At nightfall, Batman on a rescue mission

Joe Tonga is on a mission to save the microbat.
Joe Tonga is on a mission to save the microbat.

By day Mr Tonga is an East Fremantle building maintenance and pest control operator.

But his personal passion for the past decade has been to save the microbat species by building special bat boxes.

Calling on his carpentry skills, Mr Tonga builds boxes for bats and possums funded by grants obtained by environmental groups or local governments.

Each box is wedge-shaped and made of thick plywood with a metal roof designed to last at least 13 years.

Inside, the bat pads are furnished with galvanised mesh.

A reflective strip, visible even in daylight, allows the presence of bats to be monitored as their silhouette shows against the strip.

‘It’s my contribution to the environment,’ Mr Tonga said.

‘They are a species that are becoming rarer and normally require hollows, which are being removed by development.

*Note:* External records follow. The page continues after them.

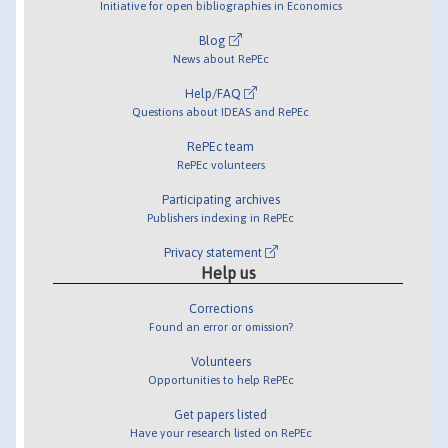
Initiative for open bibliographies in Economics
Blog
News about RePEc
Help/FAQ
Questions about IDEAS and RePEc
RePEc team
RePEc volunteers
Participating archives
Publishers indexing in RePEc
Privacy statement
Help us
Corrections
Found an error or omission?
Volunteers
Opportunities to help RePEc
Get papers listed
Have your research listed on RePEc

‘We put 30 boxes in Bibra Lake and are starting to see an increase there.’

In 2012, Mr Tonga installed five bat boxes, which can each fit as many as 50 microbats, at Adachi and Hardey parks using a $1000 donation from the Rotary Club of Welshpool to encourage the breeding of the white-striped freetail bat known to be in the Rivervale foreshore area.

Microbats eat insects, consuming about 1000 mosquitoes a night.

Some are just 4cm, and weigh just five grams, although most weigh about 30g.